Mosfets and microcontrollers

Thread Starter

clintonb

Joined Mar 6, 2011
52
I was looking at controlling a 12v device using an atmega32 microcontroller. I understand that connecting the device to the mcu will burn out the pin because of the low resistance and the enormous current that will go through.

I looked at a 2N7000 mosfet to do the job but I can't seem to get my head around it. If I connect the source to the 12V negative and the drain to the 12 volt positive we have a circuit controlled by the gate. If you connect the mcu out pin to the gate, where is it grounded? I read that the mosfet and mcu out pin share a common ground but they are different circuits.

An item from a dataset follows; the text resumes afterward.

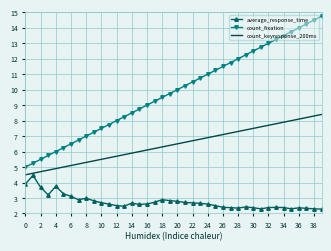

True or false: average_response_time and count_fixation intersect in this chart.

False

I also read that the voltage closes the gate when you set the output on the pin to +5v. In a different article they say to connect the out pin to a 100ohm resistor then to gate but doesn't this change the voltage to the gate?

Can anyone offer any insight as to how this works?
 

John P

Joined Oct 14, 2008
2,026
"They are different circuits" may make this impossible. If you can't tolerate a connection between the high-power system and the microprocessor system, you'll have to use an isolator, probably an optical one. That's not difficult, but it changes things.

Assuming that's not the case, the microprocessor and the high-power circuit must have a common ground. It's standard in a situation like that to connect the two at only one point, so no loop can be formed. Having done that, the way the FET will work is if the gate is more than a certain voltage higher than the source, current can flow into the drain. That "more than a certain voltage" is tricky--you need to know the characteristics of the component and compare it to what you expect to do. In this document
https://www.fairchildsemi.com/datasheets/2N/2N7000.pdf

look at Figure 1, the "On-Region Characteristics". You have to find the Vgs (voltage gate to source) and see what current can pass at that level. If it's not enough, find another FET. The 2n7000 might do the job, but you really should use a "logic level FET" designed to use a low gate voltage.

The function of a resistor like the 100 ohm one is that it limits current flow out of the processor (or into it, when you turn the output off). No, it doesn't affect the gate voltage because the gate essentially looks like a capacitor to the processor; a little current will flow in until the gate charges relative to the source, but after that no current will flow.
 

MaxHeadRoom

Joined Jul 18, 2013
28,688
"If it's not enough, find another FET. The 2n7000 might do the job, but you really should use a "logic level FET" designed to use a low gate voltage.

.
I don't know if they are manufacturing the 2n7000 to different specs now but the original promotion by Siliconix in the '80's promoted it specifically aimed at TTL and CMOS applications.
As a 'Logic Compatible N-Channel Mosfet'.
They termed it a FETlington, due to the replacing of a bipolar Darlington.
The original spec showed Gate-source threshold of max 3v .
I have continued using it in these applications and have not seen any problem so far.
Max.
 

John P

Joined Oct 14, 2008
2,026
Drain-source resistance for the 2n700 seems to be 3 ohms minimum with a 5V gate voltage. What if Vgs is 3, or less? You can get FETS with way less resistance, but as far as I can find out, not many in a TO-92 package.